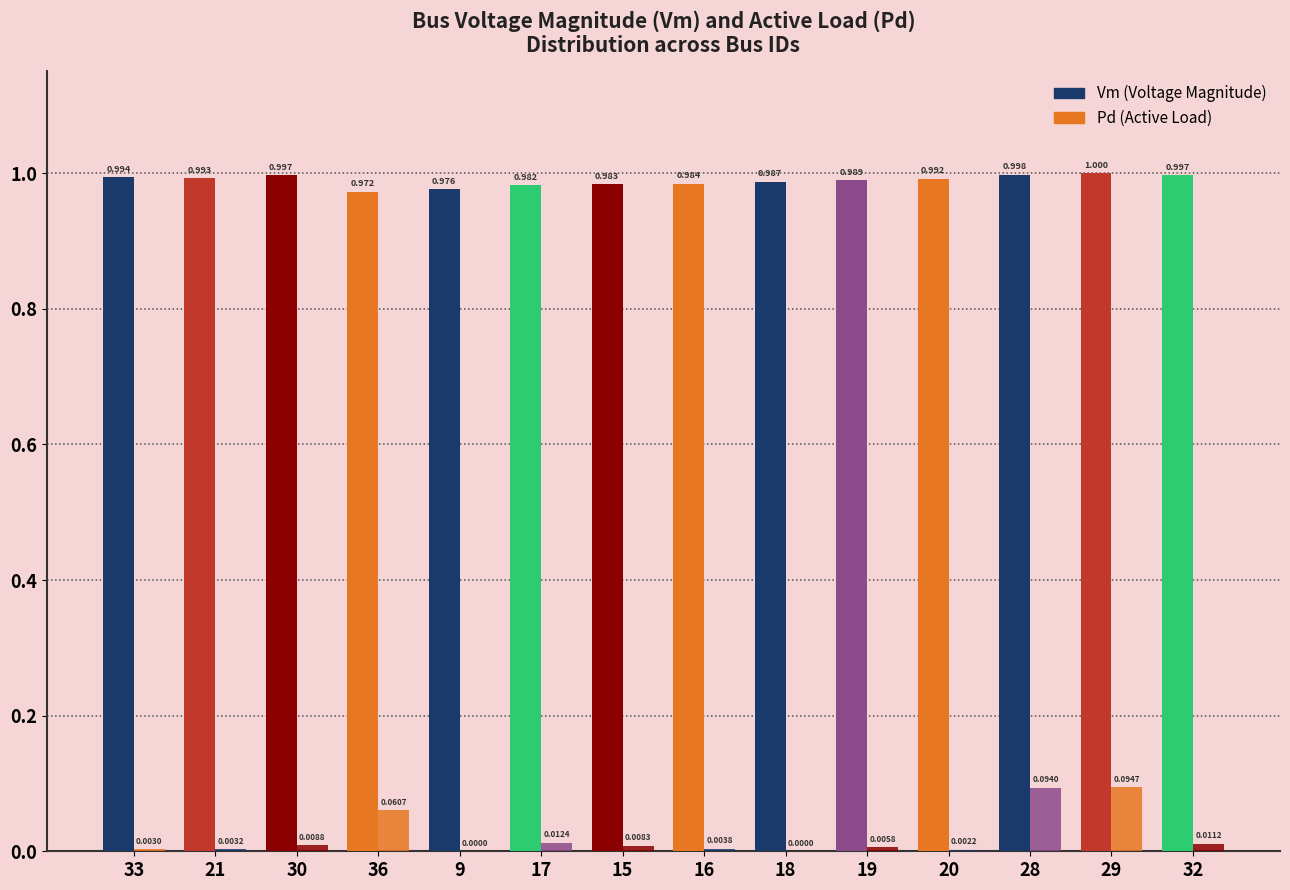

Reading left to right, transcribe all the data shown in this chart.

Vm: 33=1.0	21=1.0	30=1.0	36=1.0	9=1.0	17=1.0	15=1.0	16=1.0	18=1.0	19=1.0	20=1.0	28=1.0	29=1.0	32=1.0
Pd: 33=0.0	21=0.0	30=0.0	36=0.1	9=0.0	17=0.0	15=0.0	16=0.0	18=0.0	19=0.0	20=0.0	28=0.1	29=0.1	32=0.0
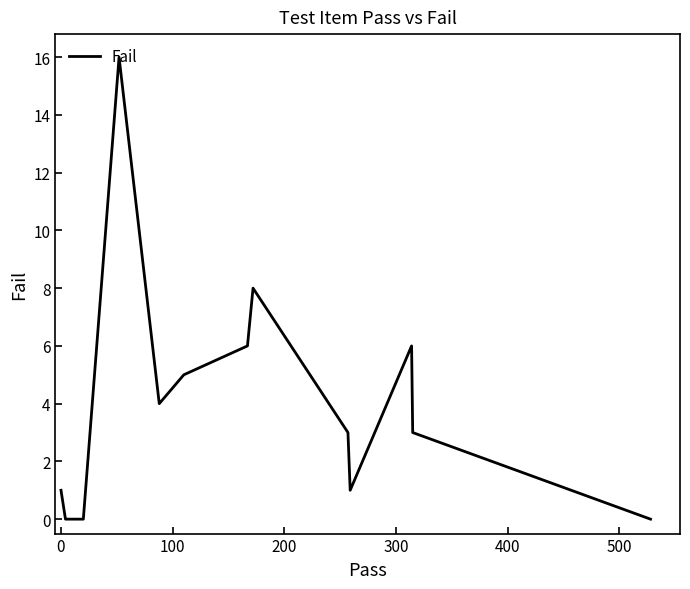

How many distinct data groups are displayed?

1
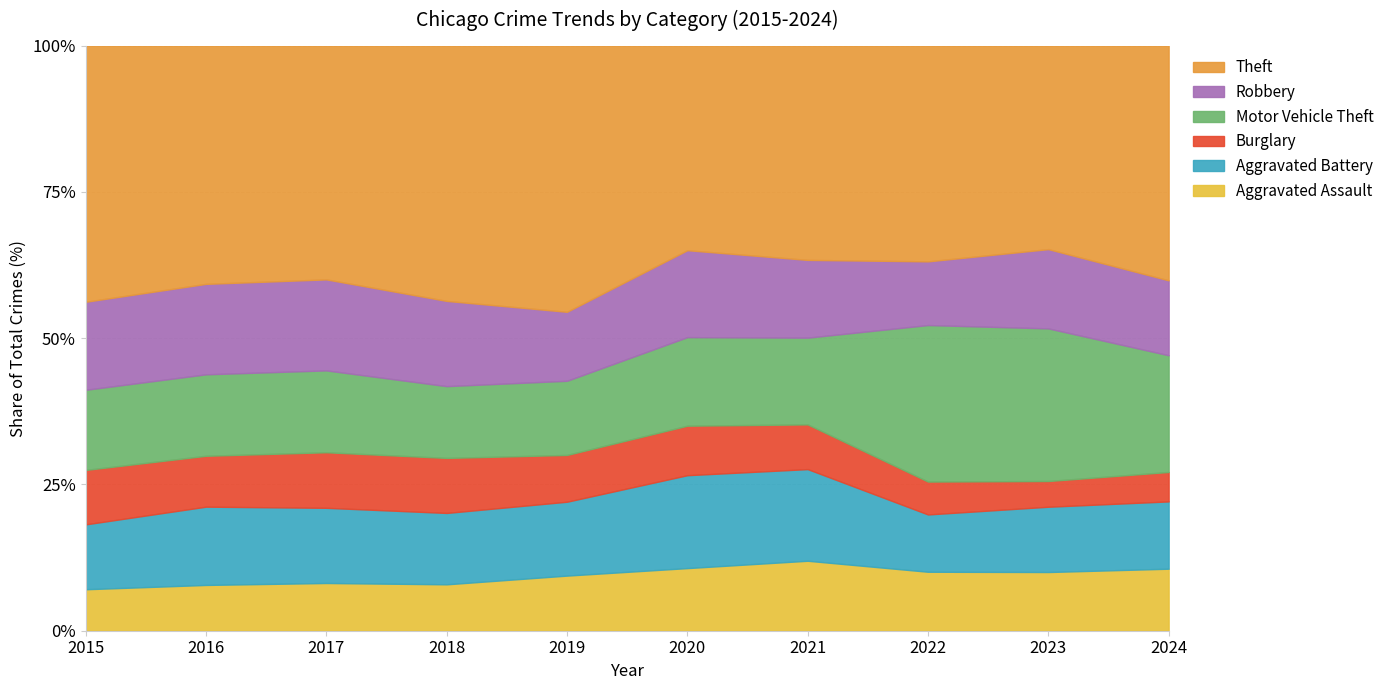

The value of Aggravated Assault at 2015 is 7.1. True or false?

True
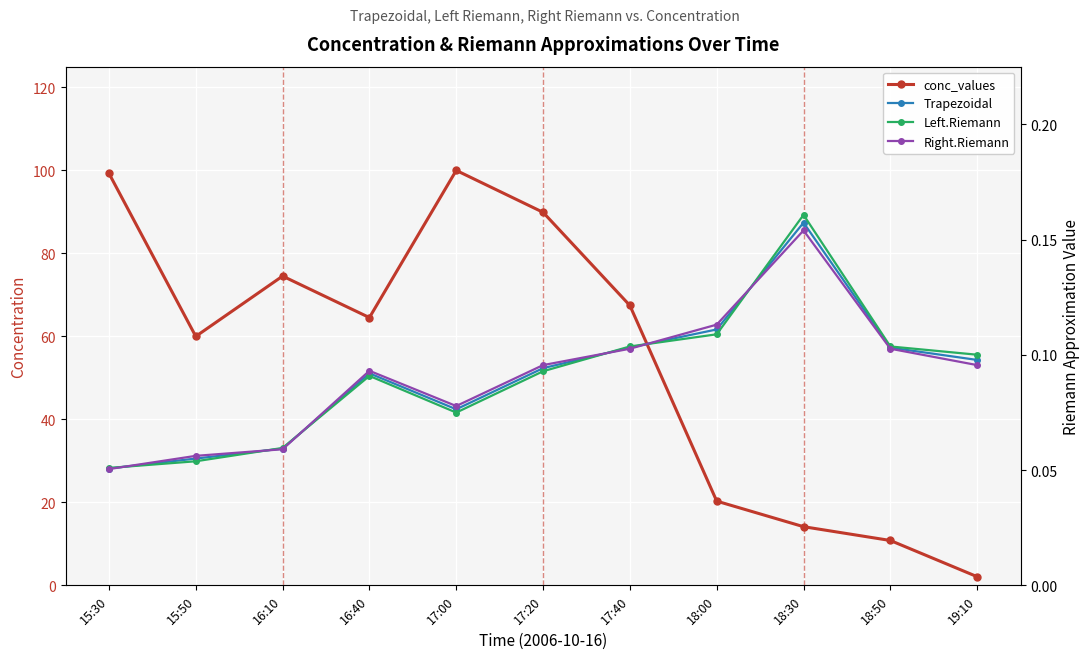

True or false: conc_values and Left.Riemann intersect in this chart.

False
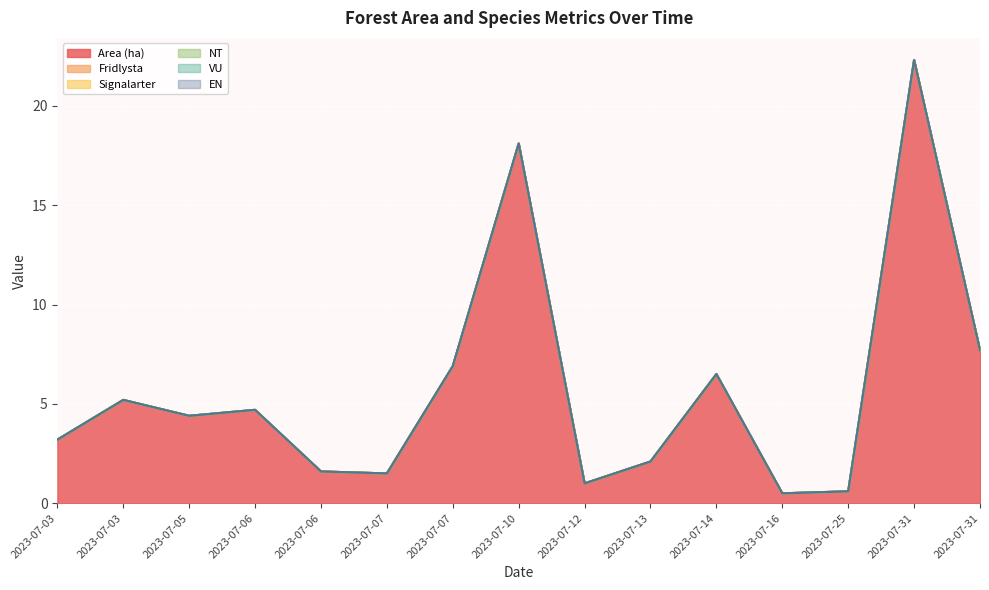

True or false: Area (ha) and EN cross at least once.

False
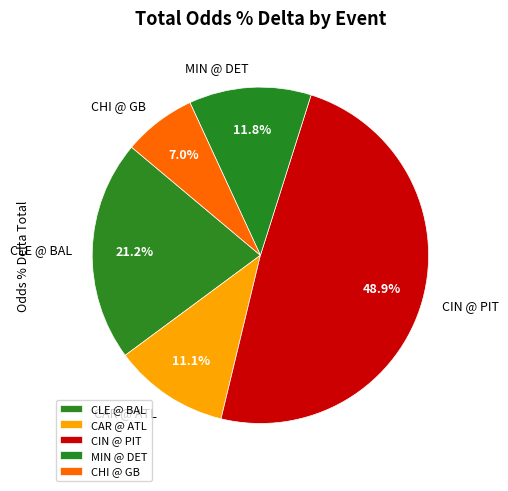

Rank the categories by value from lowest to highest.

CHI @ GB, CAR @ ATL, MIN @ DET, CLE @ BAL, CIN @ PIT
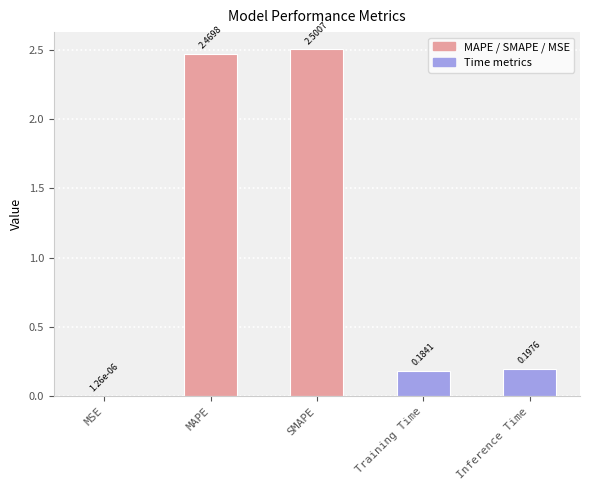

Which category has the highest value across all series?

SMAPE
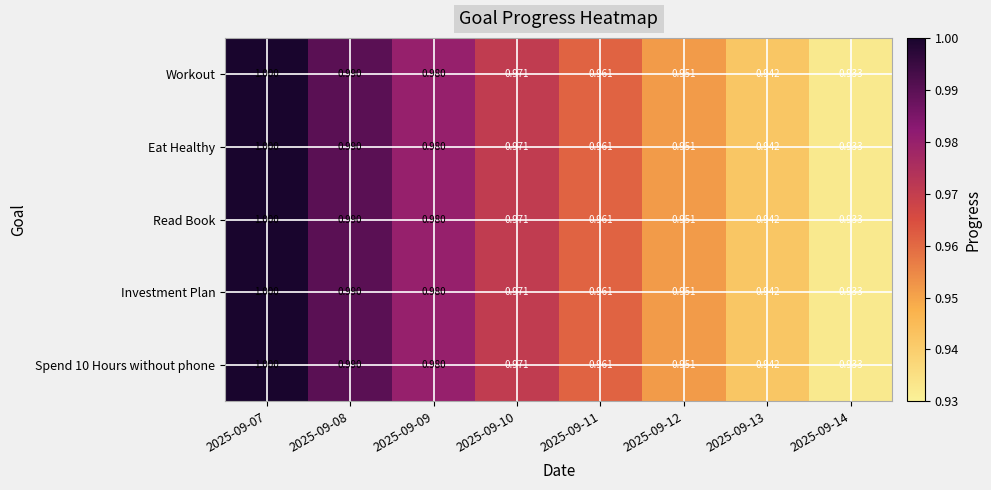

Is the value of Investment Plan at 2025-09-11 greater than the value of Read Book at 2025-09-12?

Yes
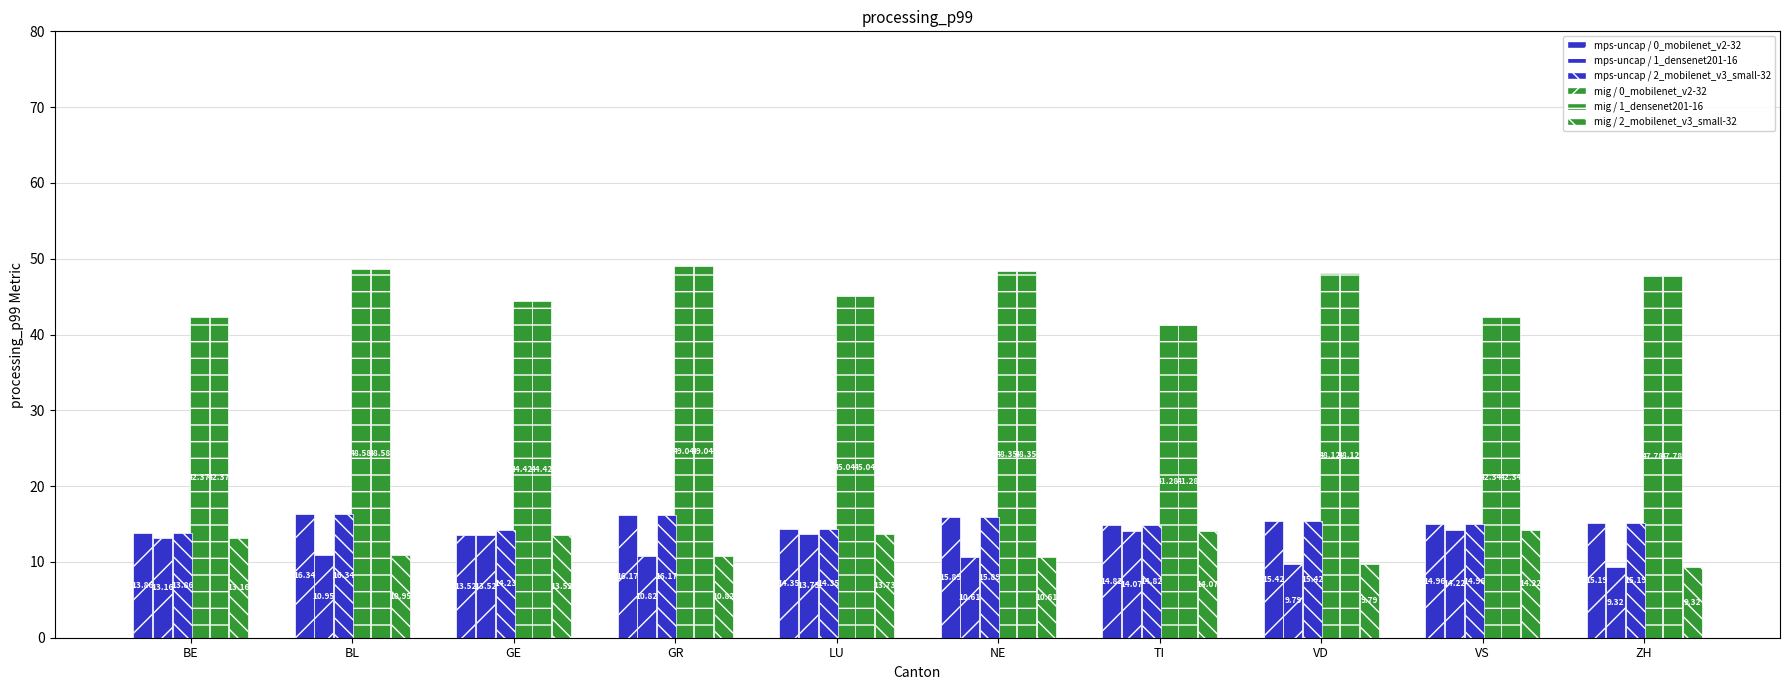

Reading left to right, what are all the values shown in this chart?

mps-uncap / 0_mobilenet_v2-32: BE=13.9	BL=16.3	GE=13.5	GR=16.2	LU=14.3	NE=15.9	TI=14.8	VD=15.4	VS=15.0	ZH=15.2
mig / 0_mobilenet_v2-32: BE=42.4	BL=48.6	GE=44.4	GR=49.0	LU=45.0	NE=48.4	TI=41.3	VD=48.1	VS=42.3	ZH=47.8
mps-uncap / 1_densenet201-16: BE=13.2	BL=10.9	GE=13.5	GR=10.8	LU=13.7	NE=10.6	TI=14.1	VD=9.8	VS=14.2	ZH=9.3
mig / 1_densenet201-16: BE=42.4	BL=48.6	GE=44.4	GR=49.0	LU=45.0	NE=48.4	TI=41.3	VD=48.1	VS=42.3	ZH=47.8
mps-uncap / 2_mobilenet_v3_small-32: BE=13.9	BL=16.3	GE=14.2	GR=16.2	LU=14.3	NE=15.9	TI=14.8	VD=15.4	VS=15.0	ZH=15.2
mig / 2_mobilenet_v3_small-32: BE=13.2	BL=10.9	GE=13.5	GR=10.8	LU=13.7	NE=10.6	TI=14.1	VD=9.8	VS=14.2	ZH=9.3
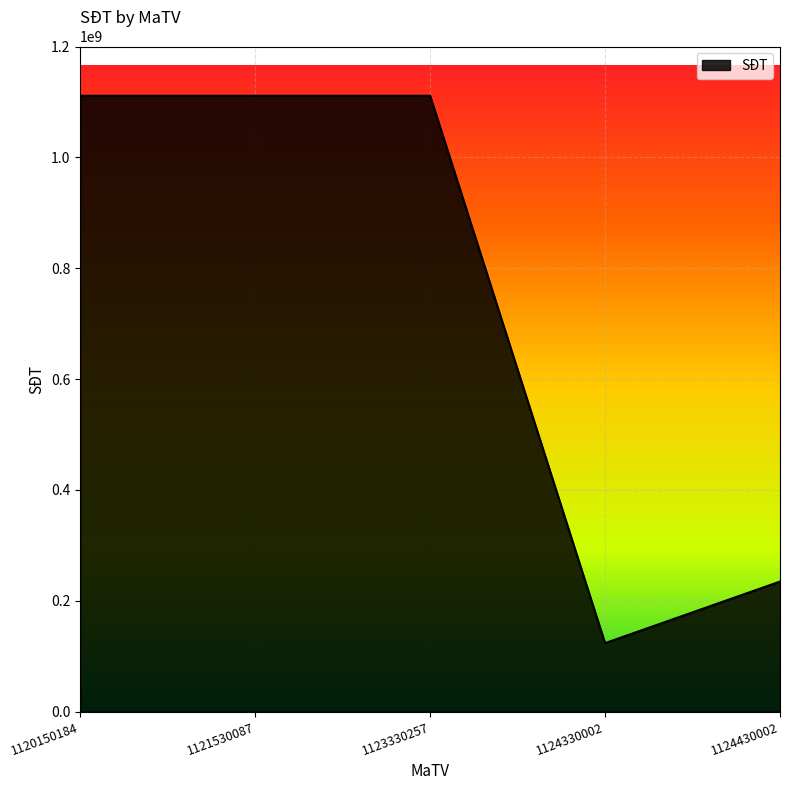

Approximately how many times larger is the value at 1121530087 compared to 1124330002?

9.0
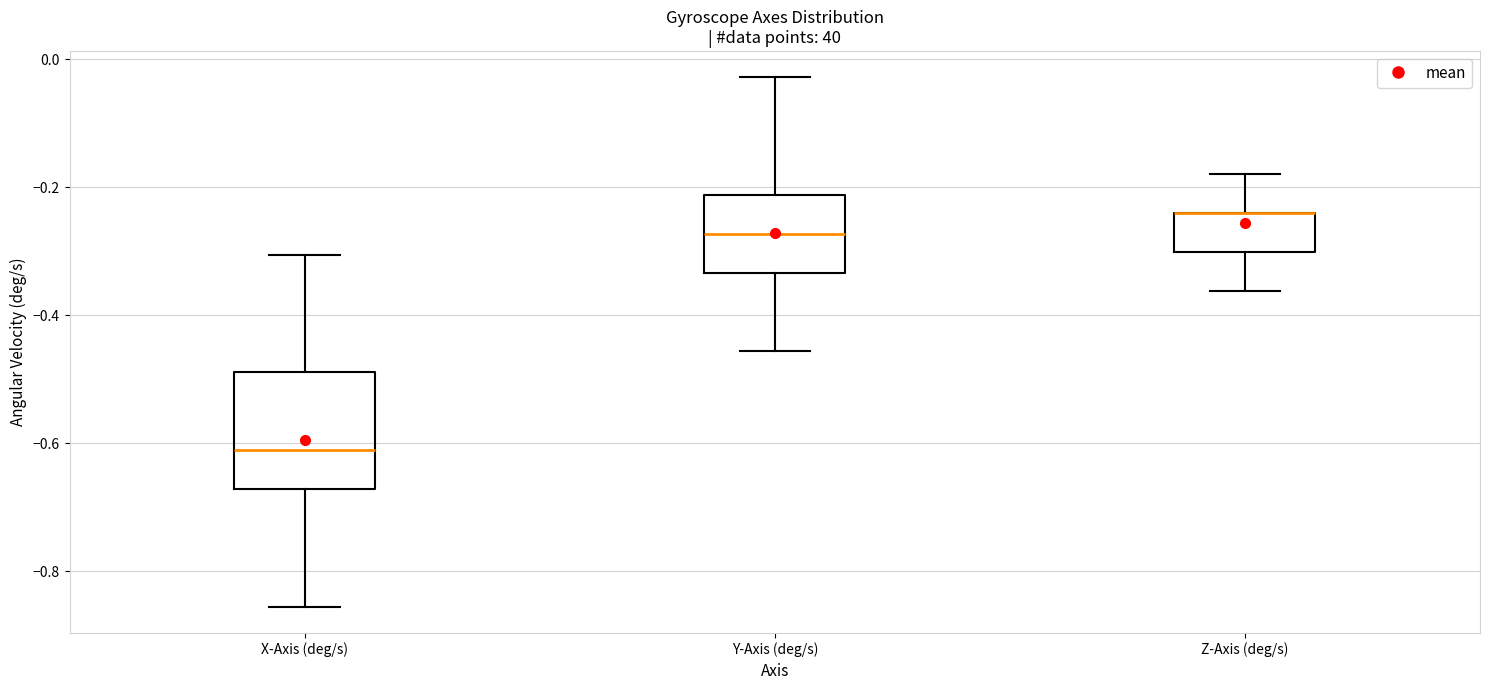

Reading left to right, read every box against the y-axis: the position of its median line, the range the box covers, and the ends of its whiskers. The values are not printed on the chart, so give them approximately, as read against the axis.

X-Axis (deg/s): median -0.62, box -0.68 to -0.48, whiskers -0.86 to -0.30
Y-Axis (deg/s): median -0.28, box -0.34 to -0.22, whiskers -0.46 to -0.02
Z-Axis (deg/s): median -0.24 (drawn on the box's upper edge), box -0.30 to -0.24, whiskers -0.36 to -0.18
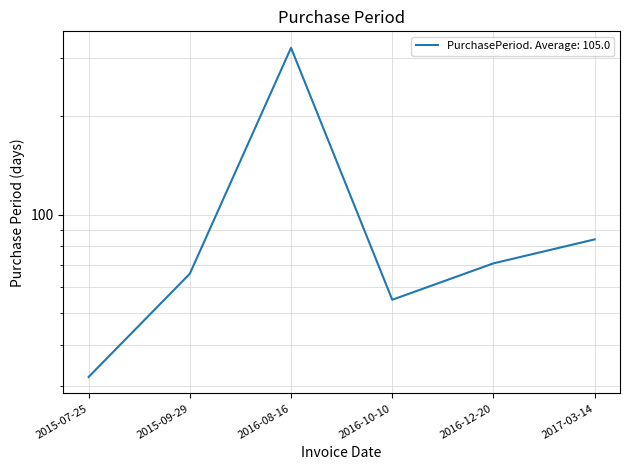

Reading left to right, what are all the values shown in this chart?

32	66	322	55	71	84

***

◆ **PROBLEM**
Reproduce word for word the lines from the first one through the line containing "CHI @ GB, CAR", including both, and leave the pictures out of your answer.

◆ **YOUR SOLUTION**
Reading left to right, transcribe all the data shown in this chart.

Vm: 33=1.0	21=1.0	30=1.0	36=1.0	9=1.0	17=1.0	15=1.0	16=1.0	18=1.0	19=1.0	20=1.0	28=1.0	29=1.0	32=1.0
Pd: 33=0.0	21=0.0	30=0.0	36=0.1	9=0.0	17=0.0	15=0.0	16=0.0	18=0.0	19=0.0	20=0.0	28=0.1	29=0.1	32=0.0

How many distinct data groups are displayed?

1

The value of Aggravated Assault at 2015 is 7.1. True or false?

True

True or false: conc_values and Left.Riemann intersect in this chart.

False

True or false: Area (ha) and EN cross at least once.

False

Rank the categories by value from lowest to highest.

CHI @ GB, CAR @ ATL, MIN @ DET, CLE @ BAL, CIN @ PIT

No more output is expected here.